Digital democracy: tweeting meetings

I’m giving a talk today at a conference in Norwich for parish and town councils and one of the things I want to do is just to share some really simple ideas on how councils could get some online interactivity going.

One of those ideas was to tweet meetings. I asked my network on Twitter for examples, and was deluged!

I’ve used Storify to collect them all together, and have embedded it at the bottom of this post. Storify seems a great way of dragging tweets (and other media) together – ideal indeed for covering meetings!

It seems like there are different approaches being taken, mainly around who does the actual tweeting. Is it council officers? Councillors themselves? Journalists? Citizens?

Have a read through and see what you think.

6 thoughts on “Digital democracy: tweeting meetings”

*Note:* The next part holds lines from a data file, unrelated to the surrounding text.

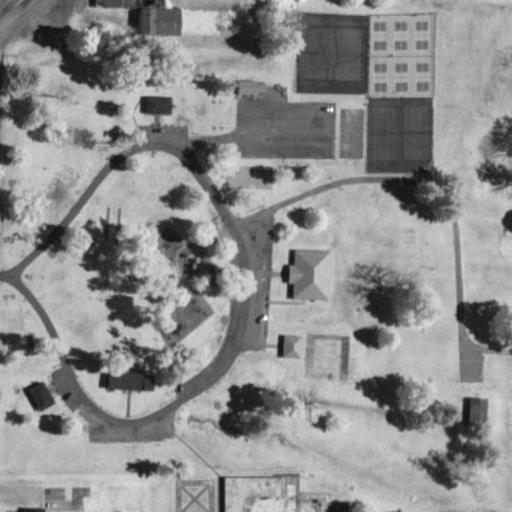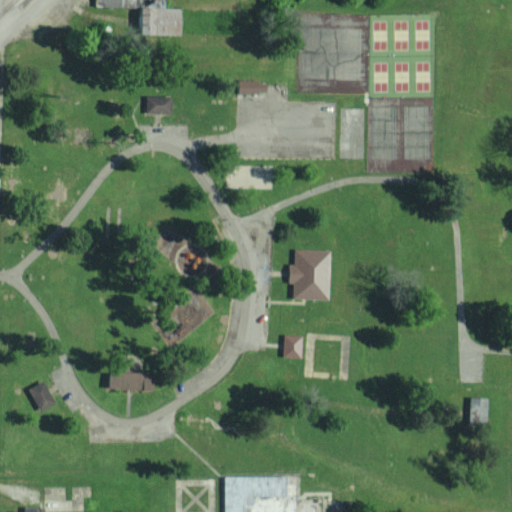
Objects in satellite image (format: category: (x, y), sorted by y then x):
railway: (7, 7)
railway: (12, 12)
building: (146, 15)
park: (376, 79)
building: (248, 86)
building: (155, 103)
parking lot: (284, 126)
park: (351, 131)
road: (434, 182)
park: (263, 255)
building: (306, 273)
road: (8, 274)
building: (288, 345)
road: (231, 353)
building: (125, 380)
building: (38, 394)
building: (474, 410)
road: (188, 447)
building: (27, 510)
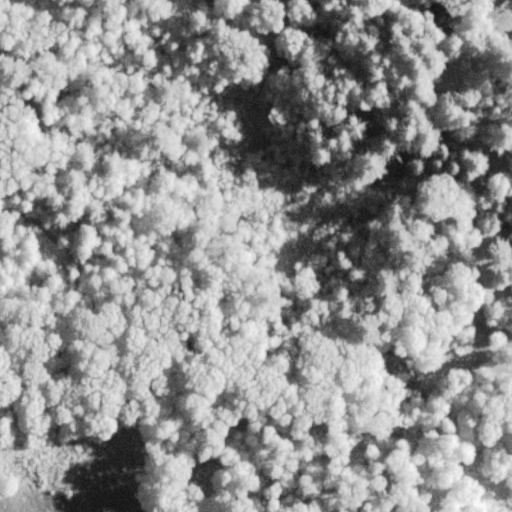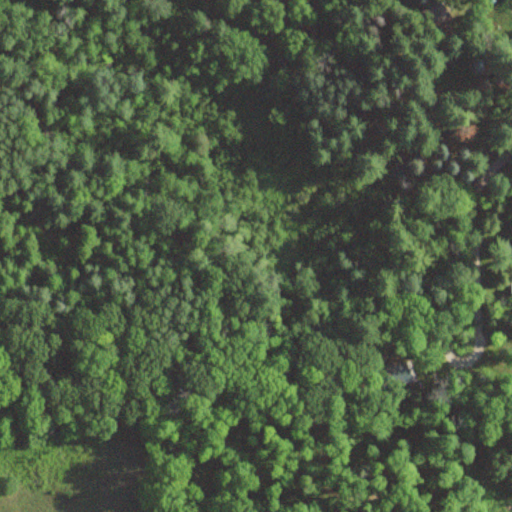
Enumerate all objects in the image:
building: (511, 291)
building: (393, 374)
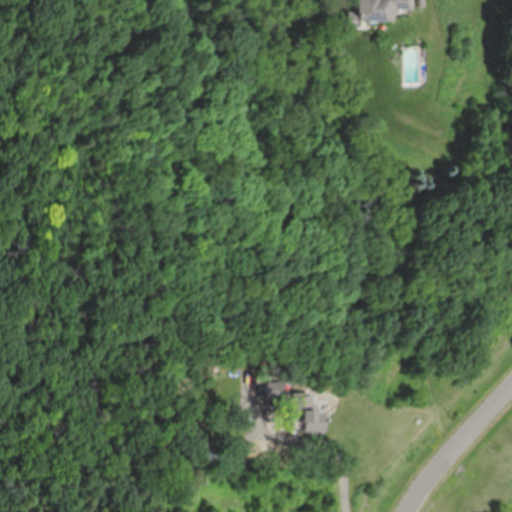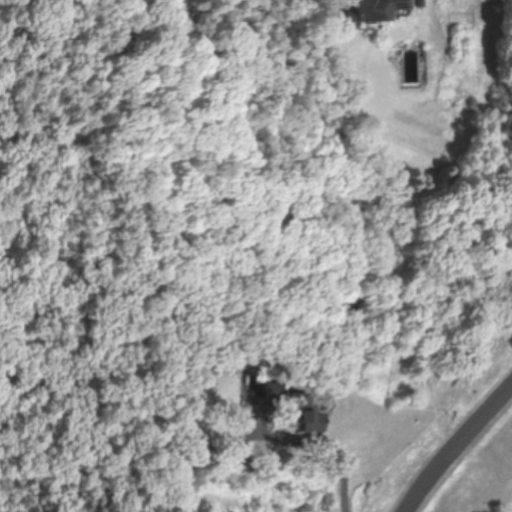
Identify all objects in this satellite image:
building: (378, 9)
building: (297, 406)
road: (460, 449)
road: (337, 456)
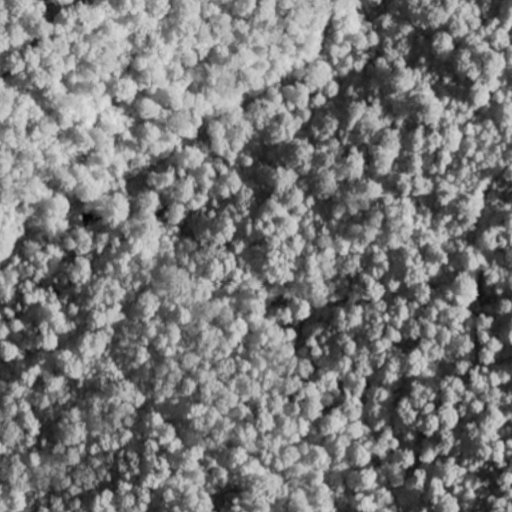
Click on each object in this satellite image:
road: (193, 141)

  1. A very timely and useful post – it will be intersting to see how this develops – particulary whether councils start to see it as part of the job descrition of a democratic servcies officer – a sort of twitter clerk I suppose – or if the better approach is simply to encourage public and press to provide the running commentary. Of maybe even the councillors themselves?

    Anyhow, have linked to this from my recent post on digital democracy.


    1. Hi Dave – I suspect it depends and each authority should make a decision based on how things work there. I suspect in an ideal world, it’s a job for journalists or volunteers.

  2. Hi Dave,

    Sligthtly off-topic, but our live-tweeting from RSA lectures seems to be going pretty well – and the Twitter monitor/reporter sometimes has questions to ask that have come in from Tweeters who aren’t in the room.

    They can be very appreciative of this new way to engage with the speaker! 🙂

    There’s an argument going on about Twitterfall display vs Visible Tweets (more subtle?) vs it all gets in the way vs only turn on the Twitterfall during questions, not during speakers.

    We currently don’t show the Tweets in the room.


    1. Personally am not a fan of having a big display of tweets in the room where the event is happening – so no criticism from me on that one!

      It strikes me that one of the advantages of the internet is that it can free us from the tyranny of time and place, and work like you guys are doing at the RSA is very helpful – especially for us fellows not based in London!